[Stored data entries]
*** Block opens ***

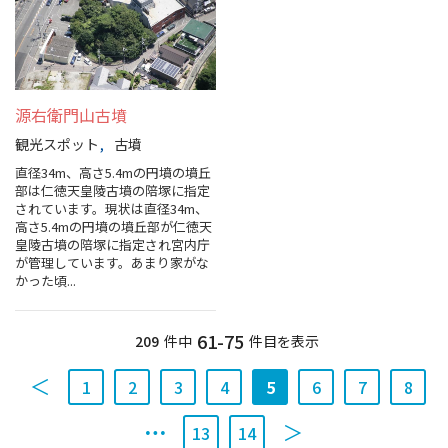
源右衛門山古墳
観光スポット
古墳
直径34m、高さ5.4mの円墳の墳丘
部は仁徳天皇陵古墳の陪塚に指定
されています。現状は直径34m、
高さ5.4mの円墳の墳丘部が仁徳天
皇陵古墳の陪塚に指定され宮内庁
が管理しています。あまり家がな
かった頃...
61-75
209
件中
件目を表示
1
2
3
4
5
6
7
8
13
14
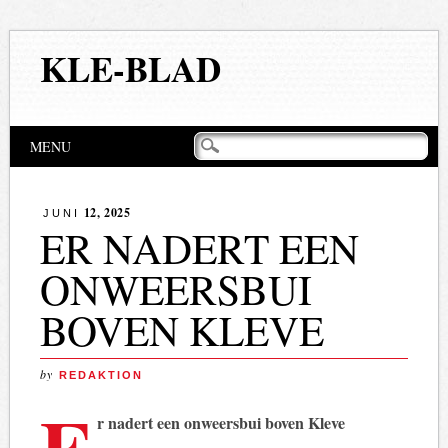
KLE-BLAD
Hoofdmenu
Naar
MENU
de
inhoud
springen
12, 2025
JUNI
ER NADERT EEN
ONWEERSBUI
BOVEN KLEVE
by
REDAKTION
E
r nadert een onweersbui boven Kleve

*** Block closes ***

§ **WHAT THIS TASK INVOLVES**
Repeat every line of text in the listing above word for word, leaving the pictures out.

§ **FINISHED EXERCISE**
源右衛門山古墳
観光スポット
古墳
直径34m、高さ5.4mの円墳の墳丘
部は仁徳天皇陵古墳の陪塚に指定
されています。現状は直径34m、
高さ5.4mの円墳の墳丘部が仁徳天
皇陵古墳の陪塚に指定され宮内庁
が管理しています。あまり家がな
かった頃...
61-75
209
件中
件目を表示
1
2
3
4
5
6
7
8
13
14
KLE-BLAD
Hoofdmenu
Naar
MENU
de
inhoud
springen
12, 2025
JUNI
ER NADERT EEN
ONWEERSBUI
BOVEN KLEVE
by
REDAKTION
E
r nadert een onweersbui boven Kleve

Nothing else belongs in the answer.